3.2.3. Correlation between the Studied Properties

Because the analysis of linear regression that was done to compare the same horizon (e.g., Ap) in the profiles from the same Lakeland and for all of the study regions did not indicate any significant correlation coefficients, we presented and discussed only the analysis that took all of the data into account (all of the horizons down the soil profile), separately for each Lakeland. According to the linear regression analysis, the enzymatic activity was significantly and positively correlated with some of the physicochemical properties (Table 5). The highest positive correlations were calculated between CORG, NTOT, MBC, the available K and P content and enzyme activity. A significant but negative relationship was calculated between the soil bulk density and the soil enzyme values, while porosity was correlated positively with all of the enzymes studied.

4. Discussion

4.1. Physicochemical Properties

The higher pH in the C horizon was likely the result of the presence of carbonates in the glacial till. The bulk density ranged from 1.64 to 1.87 g cm−3 (Table 1), which is typical for mineral soil. The bulk density values increased significantly with the depth of the soil profile and reached the highest values in the parent material. The high bulk density indicated considerable soil compaction, which resulted in a very low total porosity in the subsoil horizons. Soil with a porosity value below 40% is considered to be compacted soil. The higher soil density in the subsurface layer, which is caused by mechanical compaction, may be due to the considerable amount of the clay fraction in the Bt horizon [35].
Many authors have pointed out that the depth of the compactness causes changes in the soil profile down to a depth of 60 cm and causes negative interactions between the excessive compactness and potential soil productivity [36,37,38].
While the topsoil concentration was obvious for the organic C and total N that is associated with the pool of soil organic matter, the widespread concentration of the limiting mineral nutrients, such as P and K, in the topsoil strongly supports the idea that plants control the distribution of these elements. The relatively high topsoil content of P and K in most of the profiles that were studied support the theory of Jobbágy and Jackson [39] that the most limiting nutrients for plants (those required by plants in high amounts in relation to the soil supply) have the shallowest distributions. The available Mg increased with the depth of the profiles, which suggests that its higher relative contribution is not caused by the plant cycle, but by some abiotic process, such as the preferential retention of leached Mg over Ca by the Al hydroxides in the subsoil [40,41]. The relatively high content of extracted Mg in the Ck horizons could also be connected with the presence of Mg in the carbonate compounds that occurred in the parent material. The content of CaCO3 in the C horizons ranged from 7.18 to 11.1% (data not presented). Among the studied available nutrient forms, the shallowest distribution was observed for the available P, which could have been caused by phosphorus fertilization. The low content of available P in the C horizons compared to upper ones was probably an effect of the immobilization of P (as Ca3(PO4)2), which was caused by the high content of calcium ions and by pH values that were higher than 7.0. The vertical distribution of total N was strongly associated with that of the organic carbon. The C:N ratio in the soil profiles tended to decrease with the depth of the soil profile (Table 1), which possibly reflects a greater degree of breakdown and the older age of the humus that is stored in the deeper soil layers than in the surface layers [42].
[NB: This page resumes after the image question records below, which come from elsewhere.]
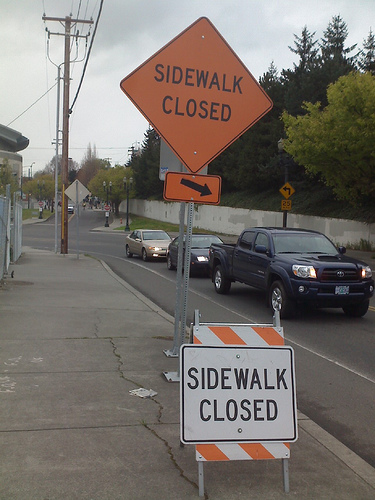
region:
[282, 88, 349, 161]
Trees are green color.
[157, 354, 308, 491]
Board is in sidewalk.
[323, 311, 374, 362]
Road is grey color.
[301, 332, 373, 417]
White color lines in road.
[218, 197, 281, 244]
Wall is white color.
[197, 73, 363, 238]
Trees are behind the wall.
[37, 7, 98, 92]
Power cords are passing is air.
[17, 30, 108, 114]
Sky is grey color.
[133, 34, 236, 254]
Board is attached to the pole.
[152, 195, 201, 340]
Pole is grey color.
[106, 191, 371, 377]
three vehicles on street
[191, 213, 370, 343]
truck is dark blue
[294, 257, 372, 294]
truck has lights on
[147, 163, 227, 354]
orange sign on pole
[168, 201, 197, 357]
pole is grey with holes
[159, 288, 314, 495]
orange and white sign on sidewalk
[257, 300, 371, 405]
thin line on street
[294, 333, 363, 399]
line on street is white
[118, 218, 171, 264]
last car is beige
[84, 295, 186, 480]
multiple cracks on sidewalk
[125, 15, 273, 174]
sidewalk closed sign on side of road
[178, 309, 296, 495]
sidewalk closed sign on actual sidewalk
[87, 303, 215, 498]
large cack in sidewalk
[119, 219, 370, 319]
vehicles back up in traffic on road near closed sidewalk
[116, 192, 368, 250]
brick walk used to establish property lines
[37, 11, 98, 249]
power lines indicating this place has electricity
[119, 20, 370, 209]
some trees and bushes to aid in privacy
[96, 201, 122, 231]
sidewalk back here is not closed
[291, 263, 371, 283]
truck has front lights on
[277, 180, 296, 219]
sign on road indicating left turn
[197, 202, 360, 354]
the car is black in colour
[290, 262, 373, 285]
the lights are on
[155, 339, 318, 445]
the sign is white in colour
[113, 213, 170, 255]
the car is brown in colour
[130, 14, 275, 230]
the sign is orange in colour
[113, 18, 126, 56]
the sky is cloudy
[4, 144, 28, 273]
the house is white in colour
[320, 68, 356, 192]
the trees are green in colour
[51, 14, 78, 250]
the post is brown in colour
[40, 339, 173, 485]
the floor is cracked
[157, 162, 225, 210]
THIS SIGN HAS A BLACK ARROW ON IT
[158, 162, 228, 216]
THIS SIGN IS ORANGE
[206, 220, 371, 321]
THIS TRUCK IS BLUE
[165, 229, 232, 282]
THIS CAR IS BLUE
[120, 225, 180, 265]
THIS CAR IS TAN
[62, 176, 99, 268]
THIS IS A STREET SIGN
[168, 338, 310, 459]
THIS SIGN IS ON THE SIDEWALK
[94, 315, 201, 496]
THIS IS A CRACK IN THE SIDEWALK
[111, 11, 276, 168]
THIS IS AN ORANGE SIGN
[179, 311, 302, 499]
THIS IS A CONSTRUCTION SIGN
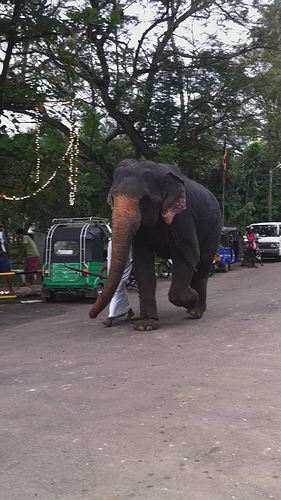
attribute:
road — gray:
[0, 262, 279, 499]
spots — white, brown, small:
[141, 407, 220, 490]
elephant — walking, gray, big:
[88, 160, 222, 333]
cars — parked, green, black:
[44, 219, 133, 296]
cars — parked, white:
[249, 223, 280, 259]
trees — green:
[0, 0, 279, 225]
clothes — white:
[106, 243, 129, 319]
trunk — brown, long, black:
[87, 195, 143, 320]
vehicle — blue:
[209, 230, 234, 272]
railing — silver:
[45, 217, 91, 277]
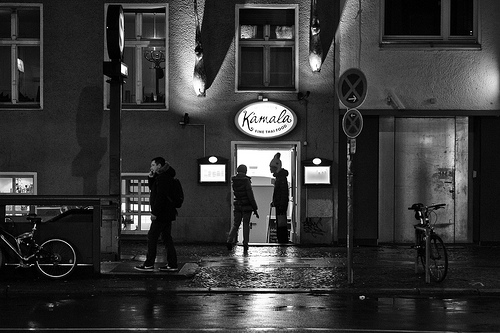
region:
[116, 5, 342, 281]
people standing in front of restaurant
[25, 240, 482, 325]
wet sidewalk and street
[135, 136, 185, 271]
standing man using cellphone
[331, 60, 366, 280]
pole with circular signs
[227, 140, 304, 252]
women standing by lit doorway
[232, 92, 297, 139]
lit oval sign with script and printing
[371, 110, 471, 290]
parked bike near doorway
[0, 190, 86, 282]
bicycle on side of partition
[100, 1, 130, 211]
lighted sign on tall pole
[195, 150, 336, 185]
lighted panels on side of doorway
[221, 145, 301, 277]
People standing in the doorway.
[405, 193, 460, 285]
A bicycle parked in front of building.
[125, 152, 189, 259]
A man talking on cellphone.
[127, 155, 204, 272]
A man walking on the sidewalk.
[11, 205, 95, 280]
A bike parked by the stairway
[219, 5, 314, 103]
Window on the buildng.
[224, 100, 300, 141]
A sign in front of the store.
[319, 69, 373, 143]
A sign with an "X" on it.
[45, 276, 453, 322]
The streets are wet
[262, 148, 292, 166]
The person is wearing a cap.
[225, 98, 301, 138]
sign on a building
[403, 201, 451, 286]
bike in front of a building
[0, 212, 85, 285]
bike in front of a building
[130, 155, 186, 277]
person on the sidewalk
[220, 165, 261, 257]
person on the sidewalk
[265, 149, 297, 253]
person on the sidewalk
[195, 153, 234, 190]
sign on a building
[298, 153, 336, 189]
sign on a building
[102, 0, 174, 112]
window on a building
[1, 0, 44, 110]
window on a building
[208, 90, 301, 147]
the sign is white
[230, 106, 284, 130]
black letters on sign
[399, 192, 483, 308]
the bicycle is parked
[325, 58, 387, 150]
sign on top of other sign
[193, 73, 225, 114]
light on the building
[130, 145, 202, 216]
man is talking on phone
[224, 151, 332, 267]
people standing in front of door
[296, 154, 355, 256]
screen is lit up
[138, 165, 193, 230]
man wearing a jacket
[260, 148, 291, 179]
person wearing a hat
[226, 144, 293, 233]
two people standing in doorwat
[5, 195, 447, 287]
two bicycles on sidewalk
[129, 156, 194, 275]
man walking down sidewalk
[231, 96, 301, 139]
lit up sign above doorway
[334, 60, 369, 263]
sign post with two signs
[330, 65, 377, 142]
two signs with xes on them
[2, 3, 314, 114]
three windows of top floor of building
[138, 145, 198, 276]
man walking wearing backpack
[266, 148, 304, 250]
person in doorway wearing knit hat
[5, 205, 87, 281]
bicycle leaning against wall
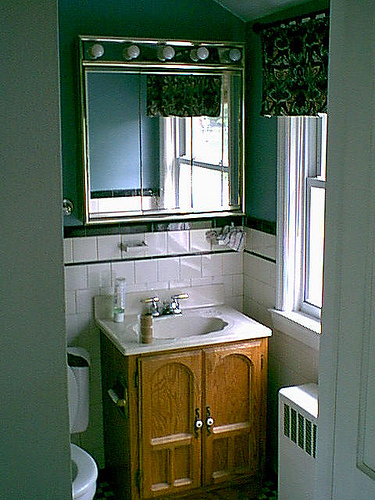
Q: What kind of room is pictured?
A: It is a bathroom.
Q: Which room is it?
A: It is a bathroom.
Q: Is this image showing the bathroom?
A: Yes, it is showing the bathroom.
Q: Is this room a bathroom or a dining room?
A: It is a bathroom.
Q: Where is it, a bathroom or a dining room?
A: It is a bathroom.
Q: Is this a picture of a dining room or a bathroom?
A: It is showing a bathroom.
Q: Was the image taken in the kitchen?
A: No, the picture was taken in the bathroom.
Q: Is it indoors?
A: Yes, it is indoors.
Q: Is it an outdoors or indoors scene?
A: It is indoors.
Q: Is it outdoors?
A: No, it is indoors.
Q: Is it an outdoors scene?
A: No, it is indoors.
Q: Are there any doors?
A: Yes, there are doors.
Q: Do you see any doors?
A: Yes, there are doors.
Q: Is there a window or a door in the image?
A: Yes, there are doors.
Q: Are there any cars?
A: No, there are no cars.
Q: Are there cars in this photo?
A: No, there are no cars.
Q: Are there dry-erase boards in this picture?
A: No, there are no dry-erase boards.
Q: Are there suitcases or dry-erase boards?
A: No, there are no dry-erase boards or suitcases.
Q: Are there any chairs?
A: No, there are no chairs.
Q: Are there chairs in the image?
A: No, there are no chairs.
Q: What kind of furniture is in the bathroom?
A: The piece of furniture is a medicine cabinet.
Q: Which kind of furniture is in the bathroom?
A: The piece of furniture is a medicine cabinet.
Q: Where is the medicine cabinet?
A: The medicine cabinet is in the bathroom.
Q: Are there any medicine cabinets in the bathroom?
A: Yes, there is a medicine cabinet in the bathroom.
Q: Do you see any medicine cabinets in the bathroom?
A: Yes, there is a medicine cabinet in the bathroom.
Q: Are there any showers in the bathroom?
A: No, there is a medicine cabinet in the bathroom.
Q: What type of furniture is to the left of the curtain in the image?
A: The piece of furniture is a medicine cabinet.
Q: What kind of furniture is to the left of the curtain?
A: The piece of furniture is a medicine cabinet.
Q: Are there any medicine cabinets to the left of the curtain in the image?
A: Yes, there is a medicine cabinet to the left of the curtain.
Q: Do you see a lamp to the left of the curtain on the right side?
A: No, there is a medicine cabinet to the left of the curtain.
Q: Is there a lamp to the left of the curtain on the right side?
A: No, there is a medicine cabinet to the left of the curtain.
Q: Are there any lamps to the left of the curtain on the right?
A: No, there is a medicine cabinet to the left of the curtain.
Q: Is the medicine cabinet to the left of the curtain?
A: Yes, the medicine cabinet is to the left of the curtain.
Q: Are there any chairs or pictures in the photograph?
A: No, there are no chairs or pictures.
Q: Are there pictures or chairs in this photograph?
A: No, there are no chairs or pictures.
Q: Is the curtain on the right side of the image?
A: Yes, the curtain is on the right of the image.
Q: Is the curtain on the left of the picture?
A: No, the curtain is on the right of the image.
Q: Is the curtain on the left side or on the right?
A: The curtain is on the right of the image.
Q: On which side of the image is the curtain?
A: The curtain is on the right of the image.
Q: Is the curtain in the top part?
A: Yes, the curtain is in the top of the image.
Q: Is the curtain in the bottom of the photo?
A: No, the curtain is in the top of the image.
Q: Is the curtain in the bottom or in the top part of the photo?
A: The curtain is in the top of the image.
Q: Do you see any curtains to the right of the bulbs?
A: Yes, there is a curtain to the right of the bulbs.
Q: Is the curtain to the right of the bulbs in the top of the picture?
A: Yes, the curtain is to the right of the light bulbs.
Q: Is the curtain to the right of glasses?
A: No, the curtain is to the right of the light bulbs.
4.2. Enzyme Activity in the Soil Profile

In accordance with earlier studies [7,43,44], our results showed a significant decrease in the enzyme activity as a function of soil depth, with the lowest activity generally observed in the C horizons. Although the soil organic carbon content and soil microorganism content and activity are considered to be the major factors that influence the level and distribution of enzymes through a profile, other soil properties such as the available nutrient content, plant cover, soil reaction, soil texture and changes in the soil temperature and moisture significantly affect the enzymatic activity with depth [6,7,8,45].
The differences in the enzyme activity among the soil horizons were mainly due to variations in the soil properties, such as the CORG and NTOT concentration, C/N ratio and microbial biomass content. Soil enzymatic activity decreases with soil depth, mostly due to the fact that the content of CORG is the highest in surface layers and lower in deeper horizons [46]. Accordingly, decreasing CORG, NTOT and C/N ratios were observed at increased depths for the studied soil profiles. Additionally, the strong positive correlation between soil enzymatic activity and CORG and NTOT content was supported by an analysis of the correlation (Table 5). The lower soil C/N ratio in the deeper soil horizons indicates that the soil organic matter was more degraded and humified. This fact, together with a lower fresh carbon input by plants into the deeper soil horizons, causes enzymes not to sustain their catalytic capacity in the deeper soil layers compared to that of the surface horizons [8]. The reverse trend in the C/N and MBC/CORG ratio (Table 1) demonstrated that the last ratio can be used as an index of the C availability for microorganisms, as was proposed earlier [7].
It is generally accepted that the soil enzymes are mainly produced by microorganisms, and the MBC has been shown to decrease with increasing soil depth as a result of the decreasing availability of the nutrient concentration in the deeper soil layers [47]. We found a decrease in the MBC content with depth that was closely associated with the decreasing enzymatic activity, and this relationship was confirmed by the high values of the correlation coefficients between all of the enzymes that were studied and the MBC content (Table 5).
Decreasing of the MBC with depth could be associated with the fact that more of the microbial biomass could have been less active as well as not active or dead due to the extreme deep-soil conditions, such as a higher soil density, lower oxygen concentration and less available carbon and nutrients than in the surface horizons [48]. Based on the literature [48], we can also assume that due to the low competition among microbial communities, the specific microbial taxa are consistently more abundant in deep soils and are preferentially adapted to low-nutrient conditions due to their ability to synthesize and store specific enzymes, such as PHA activity in this study.
The potential enzyme activity (expressed in a soil mass unit) usually decreases with soil depth [2,43,46,49,50], while specific enzyme activity (expressed in organic C or microbial biomass C content) had either similar values throughout the soil profile or an increase in them with depth [10,51]. According to Marinari and Antisari [7], enzyme activity on a soil mass basis estimates the rate at which the product of the enzymatic activity is being made available to microorganisms and plants; as such, it is a quantitative measure. By contrast, the expression of enzymatic activity per CORG or microbial biomass C unit gives us an estimation of how eligible the organic matter is to be degraded by those enzymes, and that is why it is considered to be an organic matter quality index. We expected that specific enzymatic activity would increase with depth, thereby reflecting greater microbial potential to produce enzymes in response to the decreased availability of carbon and nutrients [52]. As is shown in Figure 5, Figure 6 and Figure 7, soil enzyme activity, when expressed per unit of organic carbon, changed differently with depth compared to the enzyme activity calculated per gram of soil. The relatively high specific enzyme activity per unit of CORG in the C horizons of the soil profiles studied compared to the upper layers may suggest the presence of substrates and favorable conditions for substrate mineralization (i.e., more degraded and humified soil organic matter) with the contribution of these enzymes.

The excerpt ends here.